«Вот он один, сказал он, указывая на Николашку, приводит желчь мою в движение, да еще Полевой». Полевой, готовясь тогда к Истории Русского народа, пробовал силы свои в «Телеграфе», нападая на Историю Государства Российского.
В Москве собирались по вечерам у него не только все известные литтераторы, но и всякие. Один из них особенно был скучен и тяжел с глазу на глаз. Когда он бывал один у него, хозяин от этой тягости облегчал себя, по возможности, хотя наружно сначала скажет, что голова болит и попросит дозволения снять парик и надеть колпак. Потом скажет, что болит поясница и просит позволения прилечь на диване. Он называл все эти льготы единственным утешением своим в пытке беседы с докучливым и слишком усидчивым гостем.
В Москве он был очень популярен, особенно у людей по грамотной части. К нему прихаживали все уличные поэты, или шинельные, как он их называл. Он благосклонно выслушивал их стихи и помогал им денежными пособиями. Особенно жаловал он одного Фомина. Сей Фомин ходил всегда в черном фланелевом капоте, вероятно доставшемся ему, замечал Дмитриев, после траурного церемониала; за недостатком пуговиц капот сверху зашпилен был булавкой с каким то цветным камешком. Дмитриев особенно любовался ею, угадывая, что она подарена была поэту кухаркою или прачкою, которую он воспел.

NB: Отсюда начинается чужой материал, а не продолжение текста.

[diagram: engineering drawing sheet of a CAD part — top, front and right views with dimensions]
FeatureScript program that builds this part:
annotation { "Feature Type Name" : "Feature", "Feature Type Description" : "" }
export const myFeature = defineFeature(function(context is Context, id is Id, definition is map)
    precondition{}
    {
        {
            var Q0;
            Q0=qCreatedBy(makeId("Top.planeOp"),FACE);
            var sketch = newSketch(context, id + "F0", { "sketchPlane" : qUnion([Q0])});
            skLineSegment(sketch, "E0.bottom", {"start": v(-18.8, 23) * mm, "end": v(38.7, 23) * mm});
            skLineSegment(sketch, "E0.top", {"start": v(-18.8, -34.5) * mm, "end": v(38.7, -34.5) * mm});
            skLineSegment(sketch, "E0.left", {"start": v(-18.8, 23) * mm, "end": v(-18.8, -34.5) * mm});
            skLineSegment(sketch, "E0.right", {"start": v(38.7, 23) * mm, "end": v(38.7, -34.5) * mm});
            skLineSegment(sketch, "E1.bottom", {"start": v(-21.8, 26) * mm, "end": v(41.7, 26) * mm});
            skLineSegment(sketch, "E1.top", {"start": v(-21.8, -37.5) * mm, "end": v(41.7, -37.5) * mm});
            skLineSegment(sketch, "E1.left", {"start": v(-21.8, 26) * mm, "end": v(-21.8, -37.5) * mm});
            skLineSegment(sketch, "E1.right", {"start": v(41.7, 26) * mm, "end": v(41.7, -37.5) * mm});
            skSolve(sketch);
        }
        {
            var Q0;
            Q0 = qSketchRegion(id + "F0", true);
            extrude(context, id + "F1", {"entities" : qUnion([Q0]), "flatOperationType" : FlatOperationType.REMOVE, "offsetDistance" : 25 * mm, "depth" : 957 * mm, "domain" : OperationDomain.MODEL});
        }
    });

Дмитриев вообще как то мало сочувствовал драматическим сочинениям, особенно трагедиям. Когда молодой трагик являлся ему и просил позволения прочесть ему свое произведение, он, чтобы озадачить его, предлагал ему прежде чтения рассказать план своей трагедии, ход и постепенные развития сцен и обозначить вкратце характеристику действующих лиц. А как эта домостроительная часть художественного создания вообще у многих, а в особенности у Русских деятелей, слаба, несчастный автор запутывался в своем отчете; он не в силах был давать отпор представляемым ему возражениям, и наконец рад был вовсе отказаться и от чтения, только с тем, чтобы отделаться от пристрастных допросов своего следователя. Дмитриев с торжеством радовался каждый раз успеху своей уловки. Припомним здесь еще одну забавную литературную сцену, которой кабинет Дмитриева был свидетелем и местом действия. В это время молодой поэт Раич сделался известен переводом Виргилиевых Георгик. Тогда же проживал в Москве некто, которого имя очень сбивалось на имя поэта. Он известен был любовью своею в Египетскому племени вообще, говоря языком академическим, и к одной Египтянке в особенности. Тот и другой были только по слуху известны Дмитриеву. Эти два лица сочетались в уме его в одно лицо. Когда кто-то просил его о дозволении представить ему переводчика, он с большим удовольствием принял это предложение: ему любопытно было узнать лично и ближе человека, в котором сочетались поэзия Мантуанского лебедя и разгульная поэзия героев, некогда воспетых Майковым. Познакомившись с ним и вглядываясь на него, он начал мало по малу свыкаться с этою психологическою странностию; он находил в смуглом лице, в черных глазах Раича что то цыганское, оправдывающее сочувствие и наклонность его. Ему нравились эти противоречия и независимость поэта, который не стеснял себя светскими предубеждениями и которого восприимчивая и сильная натура умела совмещать в себе и согласовать такие противоречия и крайности. В третье или четвертое свидание захотелось ему вызвать Раича на откровенную исповедь. Он начал слегка заводить с ним речь о Цыганах. С сочувствием говорил о них. Кто знал застенчивого, неловкого и целомудренного Раича, тот легко представит себе удивление и смущение его при подобных намеках. Наконец дело объяснилось.